(1) 2x(6+½x)<⅔+1.3x,
12x+x2<⅔+1.3x, multiply through by 30:
360x+30x2<20+39x,
30x2+321x-20<0. Using the quadratic formula:
x=(-321±√(103041+2400))/60=(-321±√105441)/60=(-321±324.7168)/60,
x=0.06195 or -10.76195.
Now we have to deal with the inequality.
We can write the quadratic inequality: (x-0.06195)(x+10.76195)<0.

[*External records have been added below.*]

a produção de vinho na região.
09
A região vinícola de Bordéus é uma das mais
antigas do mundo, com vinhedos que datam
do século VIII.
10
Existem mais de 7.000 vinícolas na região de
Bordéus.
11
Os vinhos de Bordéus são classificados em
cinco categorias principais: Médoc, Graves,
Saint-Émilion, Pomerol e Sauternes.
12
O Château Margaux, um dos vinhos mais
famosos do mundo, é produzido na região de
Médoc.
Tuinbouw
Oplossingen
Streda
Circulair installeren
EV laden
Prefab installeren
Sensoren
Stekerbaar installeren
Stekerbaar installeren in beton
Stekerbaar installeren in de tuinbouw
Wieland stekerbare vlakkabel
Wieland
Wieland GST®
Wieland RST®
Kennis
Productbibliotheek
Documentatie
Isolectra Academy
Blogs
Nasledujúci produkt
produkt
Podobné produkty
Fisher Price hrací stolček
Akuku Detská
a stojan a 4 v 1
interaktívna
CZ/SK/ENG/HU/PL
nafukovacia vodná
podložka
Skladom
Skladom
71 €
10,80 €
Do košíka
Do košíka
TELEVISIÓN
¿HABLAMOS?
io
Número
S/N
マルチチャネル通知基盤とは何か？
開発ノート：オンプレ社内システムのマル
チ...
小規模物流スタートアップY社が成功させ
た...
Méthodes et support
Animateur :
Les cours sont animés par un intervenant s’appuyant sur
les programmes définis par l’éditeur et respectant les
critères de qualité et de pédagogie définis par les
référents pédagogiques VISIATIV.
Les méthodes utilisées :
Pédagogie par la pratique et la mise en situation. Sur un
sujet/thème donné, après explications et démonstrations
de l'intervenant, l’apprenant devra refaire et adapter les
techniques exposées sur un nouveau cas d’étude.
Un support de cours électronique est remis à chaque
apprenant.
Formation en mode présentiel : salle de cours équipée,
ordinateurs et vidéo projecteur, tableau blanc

To get a negative product (a) x-0.06195<0 and x+10.76195>0; or (b) x-0.06195>0 and x+10.76195<0.
(a) x<0.06195 and x>-10.76195, that is, -10.76195<x<0.06195 (x is between two limits).
(b) cannot be satisfied. ANSWER: -10.76195<x<0.06195.
(2) 2x(6+½x)<⅔x+1.3x,
12x+x2<⅔x+1.3x, multiply through by 30:
360x+30x2<20x+39x,
301x+30x2<0,
x(301+30x)<0.
So x<0 and 301+30x>0, 30x>-301, x>-301/30, that is, -301/30<x<0;
or x>0 and 30x<-301 which cannot be satisfied. ANSWER -301/30<x<0.